La Ville de Paris décida alors de dédier une place à la République et lança un concours pour la conception d’un monument, remporté par les frères Léopold et François-Charles Morice. Classé en seconde position, le projet novateur d’Aimé-Jules Dalou retint toutefois l’attention des édiles de la capitale, qui commandèrent sa réalisation en bronze pour la place qu’ils consacrèrent, à l’occasion de la fête nationale du 14 juillet 1880, à la Nation.
Aimé-Jules Dalou
Le Triomphe de la République, 1879-99, bronze, Paris, place de la Nation
Reprenant l’iconographie classique du « cortège triomphal », le sculpteur Dalou suggéra « l’élan qui entraîne l’humanité vers un nouvel âge d’or ». Conformément au thème, il remplaça les allégories traditionnelles et les dieux et déesses de la mythologie gréco-romaine par les figures symboliques nourrissant l’idéal républicain.
Aimé-Jules Dalou
Le Triomphe de la République (détail : La République), Paris, musée du Petit Palais
La République se tient debout sur le char de la Nation, tiré par des lions, représentant la Force populaire, guidés par le Génie de la Liberté. Elle pose le pied sur un globe que recouvrent des feuilles de chêne et de laurier, symboles de justice et de paix.
L’ondulation des plis de sa tunique lui confère légèreté et élégance. Ceinte d’une écharpe de commandement et la poitrine en partie découverte, elle porte le bonnet phrygien et tient d’une main un faisceau de licteurs, en allusion à la République « une et indivisible ».
Aimé-Jules Dalou
Le Triomphe de la République (détail : La Justice), 1879, Paris, musée du Petit Palais
Par le sens du mouvement et le réalisme accordé aux personnages, Dalou renouvelle les conventions de la sculpture commémorative. La figure du Travail est symbolisée par un forgeron ; celle de La Justice est précédée d’un enfant (L’Équité) portant la balance dans ses bras. Ces deux figures encadrent le char portant la République en triomphe.

# Données fournies:
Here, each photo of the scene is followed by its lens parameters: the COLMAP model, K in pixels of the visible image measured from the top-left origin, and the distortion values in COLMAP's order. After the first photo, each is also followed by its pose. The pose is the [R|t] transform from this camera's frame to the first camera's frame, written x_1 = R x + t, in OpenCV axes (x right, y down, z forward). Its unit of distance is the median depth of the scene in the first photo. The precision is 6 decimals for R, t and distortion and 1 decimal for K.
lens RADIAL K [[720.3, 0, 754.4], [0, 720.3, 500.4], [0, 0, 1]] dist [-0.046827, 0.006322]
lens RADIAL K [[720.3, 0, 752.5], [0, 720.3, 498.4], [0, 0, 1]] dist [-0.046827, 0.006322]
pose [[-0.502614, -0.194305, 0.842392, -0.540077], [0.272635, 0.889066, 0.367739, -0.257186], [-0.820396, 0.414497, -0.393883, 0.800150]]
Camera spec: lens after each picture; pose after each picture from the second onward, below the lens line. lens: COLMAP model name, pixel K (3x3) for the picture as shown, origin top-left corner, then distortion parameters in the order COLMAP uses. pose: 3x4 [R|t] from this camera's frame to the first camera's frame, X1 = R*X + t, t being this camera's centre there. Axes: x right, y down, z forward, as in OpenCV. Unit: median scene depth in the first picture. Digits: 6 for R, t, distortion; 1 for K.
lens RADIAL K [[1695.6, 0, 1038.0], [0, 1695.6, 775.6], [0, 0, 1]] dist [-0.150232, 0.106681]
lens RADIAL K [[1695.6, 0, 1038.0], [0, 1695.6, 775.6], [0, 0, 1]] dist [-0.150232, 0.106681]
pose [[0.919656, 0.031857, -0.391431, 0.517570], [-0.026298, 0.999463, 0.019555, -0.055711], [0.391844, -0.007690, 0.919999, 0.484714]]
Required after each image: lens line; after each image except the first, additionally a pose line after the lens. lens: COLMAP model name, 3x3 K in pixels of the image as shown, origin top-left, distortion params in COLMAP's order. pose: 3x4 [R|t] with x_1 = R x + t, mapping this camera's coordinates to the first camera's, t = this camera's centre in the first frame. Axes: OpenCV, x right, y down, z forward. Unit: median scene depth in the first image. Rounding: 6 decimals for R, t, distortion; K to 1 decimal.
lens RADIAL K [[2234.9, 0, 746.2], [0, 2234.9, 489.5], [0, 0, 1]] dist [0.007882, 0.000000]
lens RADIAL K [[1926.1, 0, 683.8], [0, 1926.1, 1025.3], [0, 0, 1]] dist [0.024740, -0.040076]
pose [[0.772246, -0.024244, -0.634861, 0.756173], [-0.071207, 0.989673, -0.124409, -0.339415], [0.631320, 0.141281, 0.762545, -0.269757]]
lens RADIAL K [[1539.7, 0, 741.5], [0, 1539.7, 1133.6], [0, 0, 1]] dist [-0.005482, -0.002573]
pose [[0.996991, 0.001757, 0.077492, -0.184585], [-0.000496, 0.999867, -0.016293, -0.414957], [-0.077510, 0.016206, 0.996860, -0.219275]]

# Consignes à suivre:
**A)** Selon l'extrait sur Le Triomphe de la République, pour quelle raison Dalou a-t-il remplacé les allégories traditionnelles et les divinités gréco-romaines ? Répondez en une à trois phrases.
**B)** Répondez aux questions suivantes à partir de l'extrait sur Le Triomphe de la République.
(i) Qui a remporté le concours lancé par la Ville de Paris ?
(ii) Par quels animaux le char de la Nation est-il tiré ?
(iii) Que porte dans ses bras l'enfant qui précède La Justice ?
**C)** Prolongez l'extrait sur Le Triomphe de la République en reprenant après sa dernière phrase.
Les entrées n'ont aucun lien avec l'extrait.

# Corrigé de l'exercice:
**A)** Dalou les a remplacées pour rester conforme au thème de l'œuvre. Il reprenait l'iconographie du « cortège triomphal » afin de suggérer « l'élan qui entraîne l'humanité vers un nouvel âge d'or ». Il a donc choisi des figures symboliques qui nourrissent l'idéal républicain.

**B)**
(i) Les frères Léopold et François-Charles Morice ont remporté le concours.
(ii) Le char est tiré par des lions, qui représentent la Force populaire.
(iii) L'enfant porte une balance.

**C)**
Place de la Nation
Paris. – Place de la Nation – Le Triomphe de la République
Un monument provisoire en plâtre peint fut inauguré à l’occasion des fêtes du centenaire de la République, en 1889. La version définitive en bronze fut inaugurée dix ans plus tard, le 19 décembre 1899.
Un grand bassin circulaire et une large plate-bande plantée d’arbres environnaient le Triomphe de la République de Dalou. En 1908, on installa des monstres marins crachant des jets d’eau vers le groupe monumental, réalisés par le sculpteur animalier Georges Gardet (1863-1891). Ce bestiaire fut retiré et fondu pendant la Seconde guerre mondiale. Le bassin initial disparut lors de la construction de la première ligne du RER, qui passe sous la place de la Nation.
Aimé-Jules Dalou (1838-1902)
Le Triomphe de la République (détail : La Paix), 1879-99, bronze, Paris, place de la Nation
Derrière le char, la figure de La Paix répand les fruits de l’abondance sur le passage du char de la République.
Aimé-Jules Dalou (1838-1902)
Le Triomphe de la République (détail : Enfant à la corne d’abondance : La Richesse), 1879-99, bronze, Paris, place de la Nation
En dehors de l’enfant symbolisant L’Équité, deux autres enfants représentent L’Instruction (portant un livre) et La Richesse (s’emparant d’une corne d’abondance).
La Richesse
Le bel enfant personnifiant La Richesse porte les cheveux mi-longs qui tombent ne cascade, alors qu’il s’efforce de ramener vers lui une corne d’abondance déversant ses fruits.